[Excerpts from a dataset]

★ ★ ★ ★ ★

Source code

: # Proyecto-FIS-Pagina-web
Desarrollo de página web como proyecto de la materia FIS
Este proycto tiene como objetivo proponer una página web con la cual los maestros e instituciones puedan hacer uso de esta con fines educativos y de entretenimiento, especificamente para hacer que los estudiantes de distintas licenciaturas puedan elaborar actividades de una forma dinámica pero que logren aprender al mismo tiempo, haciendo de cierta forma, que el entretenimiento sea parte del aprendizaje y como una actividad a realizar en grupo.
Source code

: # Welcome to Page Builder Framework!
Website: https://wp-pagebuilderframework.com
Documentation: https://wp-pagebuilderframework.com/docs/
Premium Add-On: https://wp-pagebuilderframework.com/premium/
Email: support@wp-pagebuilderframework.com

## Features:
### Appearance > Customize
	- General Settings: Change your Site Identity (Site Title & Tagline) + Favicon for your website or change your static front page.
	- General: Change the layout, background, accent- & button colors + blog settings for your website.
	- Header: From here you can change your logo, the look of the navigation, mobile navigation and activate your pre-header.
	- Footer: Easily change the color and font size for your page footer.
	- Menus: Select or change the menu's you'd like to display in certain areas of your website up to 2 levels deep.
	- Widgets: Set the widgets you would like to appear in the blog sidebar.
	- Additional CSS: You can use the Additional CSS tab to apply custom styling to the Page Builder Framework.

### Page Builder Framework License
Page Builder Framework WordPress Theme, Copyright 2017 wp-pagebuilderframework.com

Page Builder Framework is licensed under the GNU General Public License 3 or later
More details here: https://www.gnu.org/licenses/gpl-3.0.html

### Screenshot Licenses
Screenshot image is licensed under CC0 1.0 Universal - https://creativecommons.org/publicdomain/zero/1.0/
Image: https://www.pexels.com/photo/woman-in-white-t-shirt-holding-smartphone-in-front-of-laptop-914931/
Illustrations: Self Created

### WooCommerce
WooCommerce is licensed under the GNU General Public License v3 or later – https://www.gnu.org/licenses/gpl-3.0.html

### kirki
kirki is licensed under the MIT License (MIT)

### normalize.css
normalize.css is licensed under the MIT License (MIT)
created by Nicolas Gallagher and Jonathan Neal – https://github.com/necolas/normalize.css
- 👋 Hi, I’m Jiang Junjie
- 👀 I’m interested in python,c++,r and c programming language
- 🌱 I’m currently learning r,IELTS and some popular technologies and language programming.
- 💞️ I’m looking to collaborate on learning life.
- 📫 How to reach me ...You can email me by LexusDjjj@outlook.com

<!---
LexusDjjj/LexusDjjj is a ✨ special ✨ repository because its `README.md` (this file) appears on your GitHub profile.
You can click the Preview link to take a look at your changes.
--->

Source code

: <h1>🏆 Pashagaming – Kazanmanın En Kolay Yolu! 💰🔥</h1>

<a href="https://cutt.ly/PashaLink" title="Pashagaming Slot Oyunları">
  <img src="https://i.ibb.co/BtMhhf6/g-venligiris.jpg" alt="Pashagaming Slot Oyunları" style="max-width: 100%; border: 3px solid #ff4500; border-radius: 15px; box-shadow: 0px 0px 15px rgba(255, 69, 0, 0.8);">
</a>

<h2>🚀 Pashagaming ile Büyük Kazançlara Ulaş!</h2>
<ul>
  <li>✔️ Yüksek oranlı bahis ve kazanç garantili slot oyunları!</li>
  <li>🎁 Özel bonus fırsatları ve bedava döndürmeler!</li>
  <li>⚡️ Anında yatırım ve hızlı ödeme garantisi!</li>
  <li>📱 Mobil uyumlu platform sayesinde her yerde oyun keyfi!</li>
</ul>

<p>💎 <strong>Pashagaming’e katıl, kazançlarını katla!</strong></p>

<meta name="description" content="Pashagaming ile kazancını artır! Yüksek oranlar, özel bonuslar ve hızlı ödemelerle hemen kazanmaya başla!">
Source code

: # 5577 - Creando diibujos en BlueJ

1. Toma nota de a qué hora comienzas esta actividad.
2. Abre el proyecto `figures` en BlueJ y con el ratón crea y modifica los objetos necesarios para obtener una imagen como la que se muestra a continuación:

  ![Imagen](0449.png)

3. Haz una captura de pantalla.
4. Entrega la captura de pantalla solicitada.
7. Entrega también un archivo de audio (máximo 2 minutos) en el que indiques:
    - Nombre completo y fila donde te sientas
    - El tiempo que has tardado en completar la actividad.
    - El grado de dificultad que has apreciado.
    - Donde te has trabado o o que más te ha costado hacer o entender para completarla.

★ ★ ★ ★ ★

» **What you are asked to do**
Copy out the data exactly as it stands, leaving nothing out.

» **Finished task**
Source code

: # Proyecto-FIS-Pagina-web
Desarrollo de página web como proyecto de la materia FIS
Este proycto tiene como objetivo proponer una página web con la cual los maestros e instituciones puedan hacer uso de esta con fines educativos y de entretenimiento, especificamente para hacer que los estudiantes de distintas licenciaturas puedan elaborar actividades de una forma dinámica pero que logren aprender al mismo tiempo, haciendo de cierta forma, que el entretenimiento sea parte del aprendizaje y como una actividad a realizar en grupo.
Source code

: # Welcome to Page Builder Framework!
Website: https://wp-pagebuilderframework.com
Documentation: https://wp-pagebuilderframework.com/docs/
Premium Add-On: https://wp-pagebuilderframework.com/premium/
Email: support@wp-pagebuilderframework.com

## Features:
### Appearance > Customize
	- General Settings: Change your Site Identity (Site Title & Tagline) + Favicon for your website or change your static front page.
	- General: Change the layout, background, accent- & button colors + blog settings for your website.
	- Header: From here you can change your logo, the look of the navigation, mobile navigation and activate your pre-header.
	- Footer: Easily change the color and font size for your page footer.
	- Menus: Select or change the menu's you'd like to display in certain areas of your website up to 2 levels deep.
	- Widgets: Set the widgets you would like to appear in the blog sidebar.
	- Additional CSS: You can use the Additional CSS tab to apply custom styling to the Page Builder Framework.

### Page Builder Framework License
Page Builder Framework WordPress Theme, Copyright 2017 wp-pagebuilderframework.com

Page Builder Framework is licensed under the GNU General Public License 3 or later
More details here: https://www.gnu.org/licenses/gpl-3.0.html

### Screenshot Licenses
Screenshot image is licensed under CC0 1.0 Universal - https://creativecommons.org/publicdomain/zero/1.0/
Image: https://www.pexels.com/photo/woman-in-white-t-shirt-holding-smartphone-in-front-of-laptop-914931/
Illustrations: Self Created

### WooCommerce
WooCommerce is licensed under the GNU General Public License v3 or later – https://www.gnu.org/licenses/gpl-3.0.html

### kirki
kirki is licensed under the MIT License (MIT)

### normalize.css
normalize.css is licensed under the MIT License (MIT)
created by Nicolas Gallagher and Jonathan Neal – https://github.com/necolas/normalize.css
- 👋 Hi, I’m Jiang Junjie
- 👀 I’m interested in python,c++,r and c programming language
- 🌱 I’m currently learning r,IELTS and some popular technologies and language programming.
- 💞️ I’m looking to collaborate on learning life.
- 📫 How to reach me ...You can email me by LexusDjjj@outlook.com

<!---
LexusDjjj/LexusDjjj is a ✨ special ✨ repository because its `README.md` (this file) appears on your GitHub profile.
You can click the Preview link to take a look at your changes.
--->

Source code

: <h1>🏆 Pashagaming – Kazanmanın En Kolay Yolu! 💰🔥</h1>

<a href="https://cutt.ly/PashaLink" title="Pashagaming Slot Oyunları">
  <img src="https://i.ibb.co/BtMhhf6/g-venligiris.jpg" alt="Pashagaming Slot Oyunları" style="max-width: 100%; border: 3px solid #ff4500; border-radius: 15px; box-shadow: 0px 0px 15px rgba(255, 69, 0, 0.8);">
</a>

<h2>🚀 Pashagaming ile Büyük Kazançlara Ulaş!</h2>
<ul>
  <li>✔️ Yüksek oranlı bahis ve kazanç garantili slot oyunları!</li>
  <li>🎁 Özel bonus fırsatları ve bedava döndürmeler!</li>
  <li>⚡️ Anında yatırım ve hızlı ödeme garantisi!</li>
  <li>📱 Mobil uyumlu platform sayesinde her yerde oyun keyfi!</li>
</ul>

<p>💎 <strong>Pashagaming’e katıl, kazançlarını katla!</strong></p>

<meta name="description" content="Pashagaming ile kazancını artır! Yüksek oranlar, özel bonuslar ve hızlı ödemelerle hemen kazanmaya başla!">
Source code

: # 5577 - Creando diibujos en BlueJ

1. Toma nota de a qué hora comienzas esta actividad.
2. Abre el proyecto `figures` en BlueJ y con el ratón crea y modifica los objetos necesarios para obtener una imagen como la que se muestra a continuación:

  ![Imagen](0449.png)

3. Haz una captura de pantalla.
4. Entrega la captura de pantalla solicitada.
7. Entrega también un archivo de audio (máximo 2 minutos) en el que indiques:
    - Nombre completo y fila donde te sientas
    - El tiempo que has tardado en completar la actividad.
    - El grado de dificultad que has apreciado.
    - Donde te has trabado o o que más te ha costado hacer o entender para completarla.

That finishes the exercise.